# [THE PROBLEM]
From the records that follow, copy every line in which "exempelvis" appears.

# [RECORDS SHOWN]
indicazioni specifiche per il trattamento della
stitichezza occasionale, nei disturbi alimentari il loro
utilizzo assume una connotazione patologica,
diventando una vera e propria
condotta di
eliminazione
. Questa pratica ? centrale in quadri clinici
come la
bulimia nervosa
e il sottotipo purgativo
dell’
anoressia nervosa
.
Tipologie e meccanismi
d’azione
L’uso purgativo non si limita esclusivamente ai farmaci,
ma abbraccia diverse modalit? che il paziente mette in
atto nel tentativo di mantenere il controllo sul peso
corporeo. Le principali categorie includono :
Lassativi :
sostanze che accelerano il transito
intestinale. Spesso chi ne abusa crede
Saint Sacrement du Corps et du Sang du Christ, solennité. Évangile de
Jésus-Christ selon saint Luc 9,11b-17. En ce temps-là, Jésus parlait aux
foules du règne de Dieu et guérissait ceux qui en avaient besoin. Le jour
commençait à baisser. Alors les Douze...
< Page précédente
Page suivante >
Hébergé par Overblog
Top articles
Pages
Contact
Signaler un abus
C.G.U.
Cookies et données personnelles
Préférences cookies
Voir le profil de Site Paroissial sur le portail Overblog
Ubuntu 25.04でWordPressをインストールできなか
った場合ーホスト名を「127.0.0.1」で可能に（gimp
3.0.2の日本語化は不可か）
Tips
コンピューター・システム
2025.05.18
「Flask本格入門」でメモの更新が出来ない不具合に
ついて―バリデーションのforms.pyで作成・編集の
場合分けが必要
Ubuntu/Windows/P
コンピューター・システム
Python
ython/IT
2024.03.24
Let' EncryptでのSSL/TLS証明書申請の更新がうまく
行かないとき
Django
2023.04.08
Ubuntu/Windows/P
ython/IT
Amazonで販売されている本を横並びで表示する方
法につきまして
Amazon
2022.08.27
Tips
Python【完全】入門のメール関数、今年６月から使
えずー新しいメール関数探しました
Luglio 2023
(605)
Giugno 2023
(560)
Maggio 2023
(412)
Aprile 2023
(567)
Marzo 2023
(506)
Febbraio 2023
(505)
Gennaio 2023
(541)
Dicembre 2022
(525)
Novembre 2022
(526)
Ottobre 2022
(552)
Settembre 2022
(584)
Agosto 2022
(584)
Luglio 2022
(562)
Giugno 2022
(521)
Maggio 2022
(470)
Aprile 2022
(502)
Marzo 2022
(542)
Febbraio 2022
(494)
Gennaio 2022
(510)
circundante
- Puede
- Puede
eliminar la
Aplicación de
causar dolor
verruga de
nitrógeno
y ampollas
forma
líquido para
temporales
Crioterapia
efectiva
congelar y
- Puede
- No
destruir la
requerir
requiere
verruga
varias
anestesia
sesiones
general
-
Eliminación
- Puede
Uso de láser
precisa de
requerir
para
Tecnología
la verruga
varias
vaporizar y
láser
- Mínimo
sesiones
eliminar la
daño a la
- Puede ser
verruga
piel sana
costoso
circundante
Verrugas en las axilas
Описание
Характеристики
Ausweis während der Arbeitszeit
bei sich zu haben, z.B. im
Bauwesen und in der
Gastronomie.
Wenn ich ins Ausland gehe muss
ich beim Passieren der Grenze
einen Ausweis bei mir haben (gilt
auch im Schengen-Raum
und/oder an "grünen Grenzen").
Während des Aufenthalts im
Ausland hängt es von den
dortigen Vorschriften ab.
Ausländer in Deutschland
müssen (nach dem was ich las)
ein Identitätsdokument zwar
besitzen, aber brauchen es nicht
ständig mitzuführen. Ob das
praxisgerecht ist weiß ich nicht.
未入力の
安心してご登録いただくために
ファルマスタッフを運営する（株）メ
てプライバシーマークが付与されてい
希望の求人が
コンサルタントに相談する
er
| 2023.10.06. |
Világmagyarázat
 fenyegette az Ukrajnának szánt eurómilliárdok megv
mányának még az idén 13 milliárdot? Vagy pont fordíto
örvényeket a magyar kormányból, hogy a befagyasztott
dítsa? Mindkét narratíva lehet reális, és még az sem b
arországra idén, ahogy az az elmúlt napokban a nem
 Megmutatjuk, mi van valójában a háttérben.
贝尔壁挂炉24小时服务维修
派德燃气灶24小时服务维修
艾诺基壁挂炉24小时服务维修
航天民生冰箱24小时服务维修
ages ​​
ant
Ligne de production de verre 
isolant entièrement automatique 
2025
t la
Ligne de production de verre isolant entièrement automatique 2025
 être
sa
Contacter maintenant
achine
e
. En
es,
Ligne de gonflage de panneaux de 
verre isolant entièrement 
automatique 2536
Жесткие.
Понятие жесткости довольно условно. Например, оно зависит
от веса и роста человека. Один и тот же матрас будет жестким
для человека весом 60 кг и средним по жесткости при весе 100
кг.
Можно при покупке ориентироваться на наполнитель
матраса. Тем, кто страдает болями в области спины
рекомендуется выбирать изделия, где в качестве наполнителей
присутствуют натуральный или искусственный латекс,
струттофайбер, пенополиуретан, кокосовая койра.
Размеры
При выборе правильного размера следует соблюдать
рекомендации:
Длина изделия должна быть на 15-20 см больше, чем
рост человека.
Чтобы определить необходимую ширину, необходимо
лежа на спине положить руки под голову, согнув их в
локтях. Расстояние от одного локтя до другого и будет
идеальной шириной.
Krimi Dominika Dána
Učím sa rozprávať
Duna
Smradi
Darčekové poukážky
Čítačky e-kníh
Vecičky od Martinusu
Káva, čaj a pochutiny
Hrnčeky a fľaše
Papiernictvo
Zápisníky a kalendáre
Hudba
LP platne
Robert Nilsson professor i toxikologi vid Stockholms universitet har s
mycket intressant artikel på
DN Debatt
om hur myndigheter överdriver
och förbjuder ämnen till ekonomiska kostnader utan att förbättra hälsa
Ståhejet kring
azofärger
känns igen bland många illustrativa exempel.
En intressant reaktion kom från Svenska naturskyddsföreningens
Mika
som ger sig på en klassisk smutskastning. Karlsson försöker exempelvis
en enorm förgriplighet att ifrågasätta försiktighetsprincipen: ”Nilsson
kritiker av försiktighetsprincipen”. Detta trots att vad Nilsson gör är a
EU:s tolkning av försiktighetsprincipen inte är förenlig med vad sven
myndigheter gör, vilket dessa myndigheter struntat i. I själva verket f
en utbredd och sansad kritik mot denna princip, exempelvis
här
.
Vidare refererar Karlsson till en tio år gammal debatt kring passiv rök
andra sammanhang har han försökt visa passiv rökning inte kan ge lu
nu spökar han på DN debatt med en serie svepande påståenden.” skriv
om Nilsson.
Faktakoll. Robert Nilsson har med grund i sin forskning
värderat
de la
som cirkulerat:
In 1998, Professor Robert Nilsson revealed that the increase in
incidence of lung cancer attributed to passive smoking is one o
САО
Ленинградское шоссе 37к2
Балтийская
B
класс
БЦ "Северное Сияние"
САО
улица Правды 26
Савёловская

# [WRITTEN REPLY]
som ger sig på en klassisk smutskastning. Karlsson försöker exempelvis
en utbredd och sansad kritik mot denna princip, exempelvis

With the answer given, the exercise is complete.